** Passage shown **
B. Admission of the Witnesses’ Statements

Defendant argues that the Court erred when it allowed the witnesses to read their statements to the jury. Specifically, Defendant claims that the statements were inadmissible under Rules 803(5) and 803(8) of the F.R.E. and that reading the statements to the jury deprived him of his Sixth Amendment Right to Confrontation. In sum, Defendant contends that all of the statements were read to the jury without a proper foundation and were therefore inadmissible as recorded recollections, pursuant to Rule 803(5) of the F.R.E. He further contends that the statements were taken by law enforcement officers in an adversarial investigation and were therefore precluded from use against Defendant pursuant to Rule 803(8) of the F.R.E.

** Source material **

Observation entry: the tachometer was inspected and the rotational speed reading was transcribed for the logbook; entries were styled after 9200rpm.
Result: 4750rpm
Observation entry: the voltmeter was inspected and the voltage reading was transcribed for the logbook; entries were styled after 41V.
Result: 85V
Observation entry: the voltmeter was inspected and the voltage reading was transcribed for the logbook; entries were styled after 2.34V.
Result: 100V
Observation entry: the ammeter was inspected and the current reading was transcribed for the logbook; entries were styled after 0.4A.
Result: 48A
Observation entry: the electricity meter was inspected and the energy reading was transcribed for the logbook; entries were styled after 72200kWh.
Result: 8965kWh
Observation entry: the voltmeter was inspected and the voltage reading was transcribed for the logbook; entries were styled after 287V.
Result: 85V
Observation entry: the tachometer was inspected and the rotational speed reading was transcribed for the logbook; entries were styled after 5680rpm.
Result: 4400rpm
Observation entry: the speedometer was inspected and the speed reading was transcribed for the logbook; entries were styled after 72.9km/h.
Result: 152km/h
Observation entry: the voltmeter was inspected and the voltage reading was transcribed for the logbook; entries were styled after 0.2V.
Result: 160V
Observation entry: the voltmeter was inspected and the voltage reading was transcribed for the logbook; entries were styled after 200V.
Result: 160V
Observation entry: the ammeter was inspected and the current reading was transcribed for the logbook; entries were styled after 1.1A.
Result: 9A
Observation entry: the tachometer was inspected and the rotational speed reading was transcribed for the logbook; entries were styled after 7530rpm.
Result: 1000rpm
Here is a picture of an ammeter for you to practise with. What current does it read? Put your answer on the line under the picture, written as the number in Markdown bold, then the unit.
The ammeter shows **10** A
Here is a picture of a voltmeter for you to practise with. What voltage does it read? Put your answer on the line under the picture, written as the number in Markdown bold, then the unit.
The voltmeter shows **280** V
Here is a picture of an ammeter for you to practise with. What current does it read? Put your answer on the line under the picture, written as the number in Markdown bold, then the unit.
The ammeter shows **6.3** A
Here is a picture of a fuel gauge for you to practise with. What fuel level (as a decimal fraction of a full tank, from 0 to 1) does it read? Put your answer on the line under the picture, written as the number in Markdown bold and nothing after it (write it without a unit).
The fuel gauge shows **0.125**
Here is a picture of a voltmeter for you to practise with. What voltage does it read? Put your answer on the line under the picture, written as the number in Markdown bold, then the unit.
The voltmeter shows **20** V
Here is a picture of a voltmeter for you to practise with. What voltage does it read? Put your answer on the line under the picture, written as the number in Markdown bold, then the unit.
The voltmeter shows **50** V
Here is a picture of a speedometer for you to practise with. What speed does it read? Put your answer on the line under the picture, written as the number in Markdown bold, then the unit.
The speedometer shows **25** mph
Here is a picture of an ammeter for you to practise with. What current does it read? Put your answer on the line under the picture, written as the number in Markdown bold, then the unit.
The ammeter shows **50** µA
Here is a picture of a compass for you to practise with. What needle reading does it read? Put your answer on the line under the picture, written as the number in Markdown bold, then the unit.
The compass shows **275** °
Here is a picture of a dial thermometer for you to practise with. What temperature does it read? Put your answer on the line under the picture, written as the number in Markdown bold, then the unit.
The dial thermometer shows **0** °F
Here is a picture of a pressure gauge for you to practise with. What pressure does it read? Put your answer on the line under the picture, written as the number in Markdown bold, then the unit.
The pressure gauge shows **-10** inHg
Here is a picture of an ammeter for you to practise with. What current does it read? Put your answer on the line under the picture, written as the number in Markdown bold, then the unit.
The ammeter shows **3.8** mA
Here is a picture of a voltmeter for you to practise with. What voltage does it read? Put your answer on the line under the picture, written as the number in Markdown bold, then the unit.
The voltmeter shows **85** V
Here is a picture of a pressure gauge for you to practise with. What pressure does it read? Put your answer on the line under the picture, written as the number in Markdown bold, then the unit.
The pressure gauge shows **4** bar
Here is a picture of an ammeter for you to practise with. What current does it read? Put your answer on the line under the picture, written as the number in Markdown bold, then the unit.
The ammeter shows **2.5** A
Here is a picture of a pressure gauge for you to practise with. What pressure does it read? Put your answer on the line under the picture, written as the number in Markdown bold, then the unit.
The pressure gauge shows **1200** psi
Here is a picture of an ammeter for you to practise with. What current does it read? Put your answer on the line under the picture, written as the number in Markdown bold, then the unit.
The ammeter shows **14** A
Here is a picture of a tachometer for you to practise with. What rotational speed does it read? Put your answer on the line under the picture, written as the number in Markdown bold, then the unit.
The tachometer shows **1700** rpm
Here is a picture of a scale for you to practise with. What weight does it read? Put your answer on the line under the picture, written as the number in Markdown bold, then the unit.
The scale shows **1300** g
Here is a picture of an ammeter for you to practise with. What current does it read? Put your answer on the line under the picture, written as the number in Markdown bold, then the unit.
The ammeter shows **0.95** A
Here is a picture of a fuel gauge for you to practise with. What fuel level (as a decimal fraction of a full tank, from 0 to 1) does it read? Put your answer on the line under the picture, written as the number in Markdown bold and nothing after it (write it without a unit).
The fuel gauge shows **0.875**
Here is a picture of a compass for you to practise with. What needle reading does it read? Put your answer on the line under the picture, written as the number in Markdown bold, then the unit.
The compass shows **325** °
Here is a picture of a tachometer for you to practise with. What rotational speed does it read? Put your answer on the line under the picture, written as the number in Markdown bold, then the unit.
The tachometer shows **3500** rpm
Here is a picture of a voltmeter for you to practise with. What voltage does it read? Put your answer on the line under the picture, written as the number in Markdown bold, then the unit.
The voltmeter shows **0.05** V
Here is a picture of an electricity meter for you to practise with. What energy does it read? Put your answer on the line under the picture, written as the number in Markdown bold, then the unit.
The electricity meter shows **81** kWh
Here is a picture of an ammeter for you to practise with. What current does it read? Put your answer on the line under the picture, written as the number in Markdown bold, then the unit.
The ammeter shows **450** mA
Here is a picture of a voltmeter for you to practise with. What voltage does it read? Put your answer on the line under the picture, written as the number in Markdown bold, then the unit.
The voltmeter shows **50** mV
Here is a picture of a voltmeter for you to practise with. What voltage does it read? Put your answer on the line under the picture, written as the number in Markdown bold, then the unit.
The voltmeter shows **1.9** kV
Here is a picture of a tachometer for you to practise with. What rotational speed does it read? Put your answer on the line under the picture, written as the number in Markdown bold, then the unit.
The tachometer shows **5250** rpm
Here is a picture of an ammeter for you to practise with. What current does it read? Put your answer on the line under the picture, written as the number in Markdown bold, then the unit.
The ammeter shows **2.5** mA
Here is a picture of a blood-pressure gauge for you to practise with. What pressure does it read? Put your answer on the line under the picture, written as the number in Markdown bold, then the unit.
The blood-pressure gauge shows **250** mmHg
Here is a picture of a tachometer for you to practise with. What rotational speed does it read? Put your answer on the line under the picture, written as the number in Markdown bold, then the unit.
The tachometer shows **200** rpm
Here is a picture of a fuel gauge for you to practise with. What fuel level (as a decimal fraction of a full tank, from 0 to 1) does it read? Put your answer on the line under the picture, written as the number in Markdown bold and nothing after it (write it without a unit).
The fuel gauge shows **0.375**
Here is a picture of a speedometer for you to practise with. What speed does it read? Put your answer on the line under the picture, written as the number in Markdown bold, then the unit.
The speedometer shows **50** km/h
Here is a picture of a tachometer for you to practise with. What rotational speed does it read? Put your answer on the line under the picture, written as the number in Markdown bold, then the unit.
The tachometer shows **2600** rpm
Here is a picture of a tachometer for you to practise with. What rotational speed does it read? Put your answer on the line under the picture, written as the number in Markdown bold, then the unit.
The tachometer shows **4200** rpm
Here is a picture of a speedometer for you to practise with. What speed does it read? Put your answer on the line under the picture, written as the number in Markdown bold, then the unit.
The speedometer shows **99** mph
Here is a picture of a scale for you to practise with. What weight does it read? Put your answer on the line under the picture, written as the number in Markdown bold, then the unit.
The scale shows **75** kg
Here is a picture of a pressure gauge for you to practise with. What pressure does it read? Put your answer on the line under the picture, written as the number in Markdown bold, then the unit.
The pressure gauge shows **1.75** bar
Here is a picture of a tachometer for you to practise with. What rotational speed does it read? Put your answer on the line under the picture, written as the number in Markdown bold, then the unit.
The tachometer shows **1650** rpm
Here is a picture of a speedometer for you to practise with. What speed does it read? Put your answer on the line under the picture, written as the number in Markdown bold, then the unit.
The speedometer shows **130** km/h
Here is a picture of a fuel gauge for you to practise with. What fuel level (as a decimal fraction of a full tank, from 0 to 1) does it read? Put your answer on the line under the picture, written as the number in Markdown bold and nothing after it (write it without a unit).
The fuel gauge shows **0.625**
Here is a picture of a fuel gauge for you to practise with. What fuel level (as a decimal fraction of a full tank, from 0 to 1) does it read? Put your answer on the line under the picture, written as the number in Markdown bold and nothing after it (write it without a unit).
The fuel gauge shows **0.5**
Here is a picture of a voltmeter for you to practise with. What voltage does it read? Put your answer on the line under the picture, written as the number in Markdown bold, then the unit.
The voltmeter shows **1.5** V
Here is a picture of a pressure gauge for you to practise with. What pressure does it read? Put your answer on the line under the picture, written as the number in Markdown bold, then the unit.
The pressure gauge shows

** What to work on **
A) Can you repeat the passage on the witnesses' statements word for word, from "B. Admission of" to "Rule 803(8) of the F.R.E."?
B) Which lines in the rows contain the word "scale"? Extract each of them in full.

** Answers in order **
A)
B. Admission of the Witnesses’ Statements

Defendant argues that the Court erred when it allowed the witnesses to read their statements to the jury. Specifically, Defendant claims that the statements were inadmissible under Rules 803(5) and 803(8) of the F.R.E. and that reading the statements to the jury deprived him of his Sixth Amendment Right to Confrontation. In sum, Defendant contends that all of the statements were read to the jury without a proper foundation and were therefore inadmissible as recorded recollections, pursuant to Rule 803(5) of the F.R.E. He further contends that the statements were taken by law enforcement officers in an adversarial investigation and were therefore precluded from use against Defendant pursuant to Rule 803(8) of the F.R.E.

B)
Here is a picture of a scale for you to practise with. What weight does it read? Put your answer on the line under the picture, written as the number in Markdown bold, then the unit.
The scale shows **1300** g
Here is a picture of a scale for you to practise with. What weight does it read? Put your answer on the line under the picture, written as the number in Markdown bold, then the unit.
The scale shows **75** kg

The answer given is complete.